Speaking at a celebration of the PAP's 60th anniversary on Friday evening, Mr Lee reaffirmed his party's commitment to serving Singaporeans and leading the nation forward.
"No matter what the odds are and what circumstances we find ourselves in, the PAP will always be on Singapore's and Singaporeans' side and it will always do its best for Singapore and Singaporeans," he said to the 700 PAP members gathered at the Victoria Concert Hall - the same site where the party was launched in 1954.
Among those present were former prime ministers Lee Kuan Yew and Goh Chok Tong - respectively PAP's founding secretary-general and former secretary-general - as well as the party's pioneer generation of MPs, party branch leaders, cadre members and members of the Cabinet.
Mr Lee, the current secretary-general of the party, urged PAP members to hold fast to the ideal of building a just and equal society, which has been at the core of the party since its establishment.
He also said the ruling party would have to win the trust and support of the people and serve with humility, always conscious of their duty towards Singaporeans.
In a reflective speech recounting key moments in the history of Singapore and the PAP, Mr Lee showed how the party had never given up on the country.
The PAP had been a formidable opposition party in the Legislative Assembly in the 1950s, taking part in negotiations in London that led to Singapore gaining self-government in 1959, he said.
Then in 1961, when internal strife between the pro-communists and non-communists in the party tore the PAP apart, the non-communists stood and fought, winning support for Singapore's merger with Malaysia, he added.
When Singapore was finally a part of Malaysia, race-based politics had raised tensions and plunged the country into riots. If the PAP leaders had faltered then, all would have been lost, said Mr Lee.
But the party took on the task of building Singapore, which was thrust upon it after separation from Malaysia in 1965, and has since led the country through various crises such as Sars in 2003 and the global financial crisis in 2008, he added.
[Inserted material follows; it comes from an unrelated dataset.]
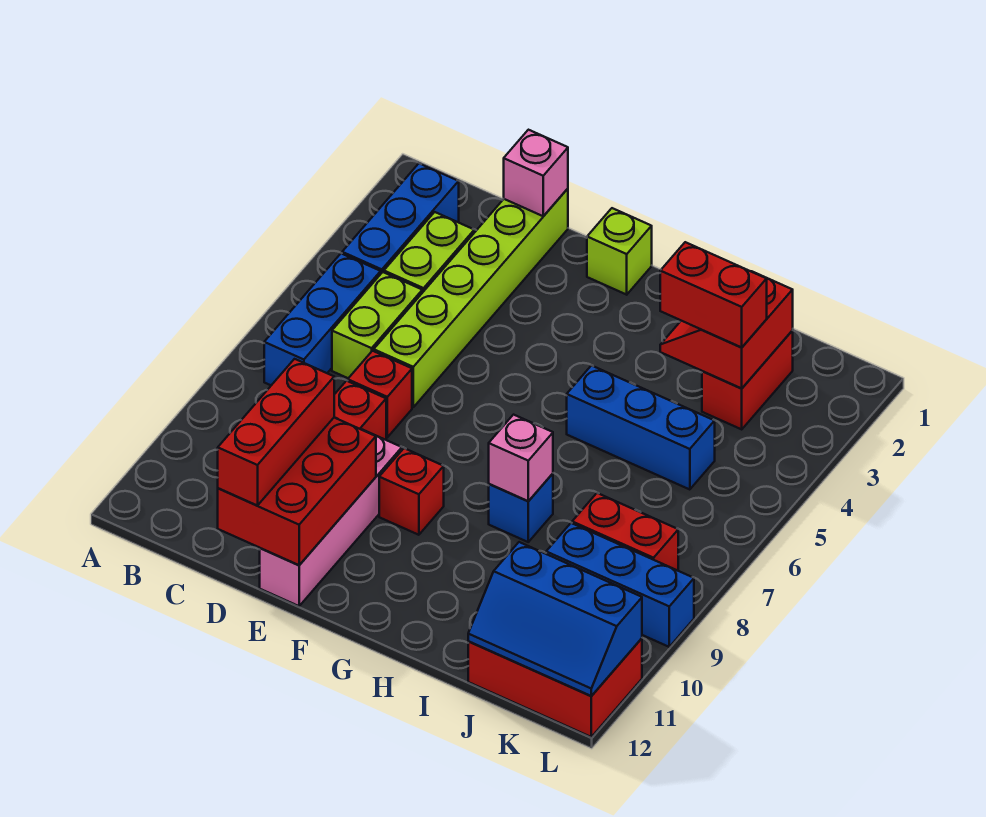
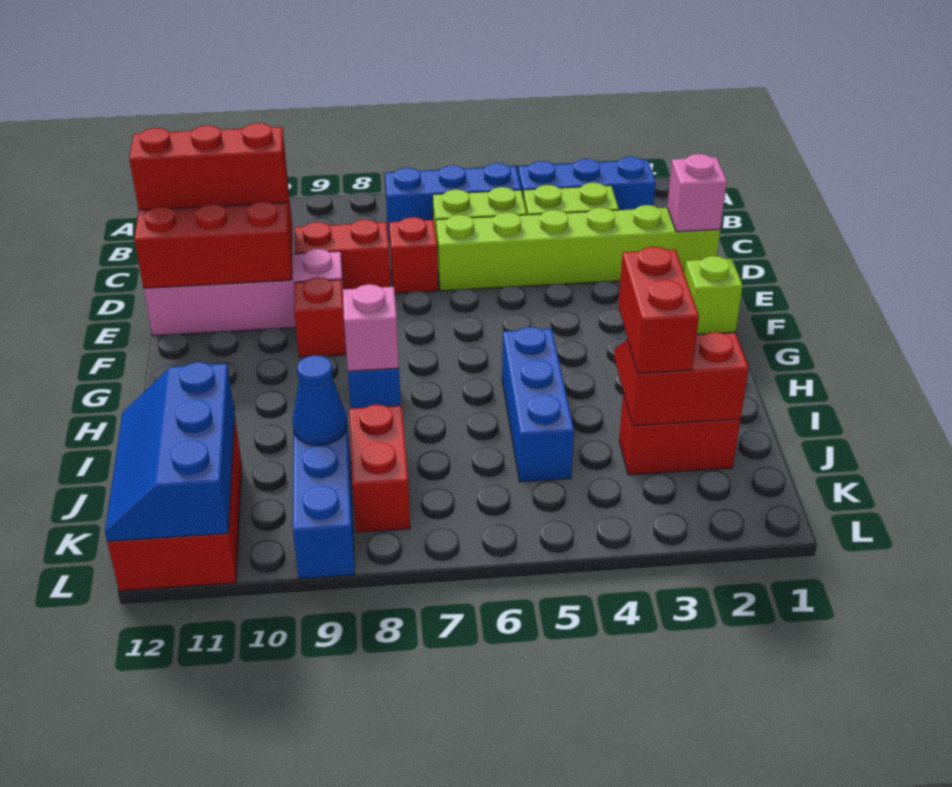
none -> blue cone J9 level 2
Mr Lee also paid special tribute to Mr Lee Kuan Yew, who turned the party into a national movement and was the architect of modern Singapore.
In addition, he thanked the party's activists for serving the ground, taking care of residents, mobilising support and keeping the party close to the people.
Ending his speech with the party pledge, Mr Lee urged all members to pledge themselves anew so that all Singaporeans, regardless of race, language or religion, can enjoy a full and happy life.
To commemorate the event, Mr Lee launched the book PAP60: Foward Together, which chronicles 60 defining moments in the party's history. He also unveiled a marker, together with the older Mr Lee and Mr Goh, that had been put away for safekeeping in the past few years while the concert hall underwent renovations.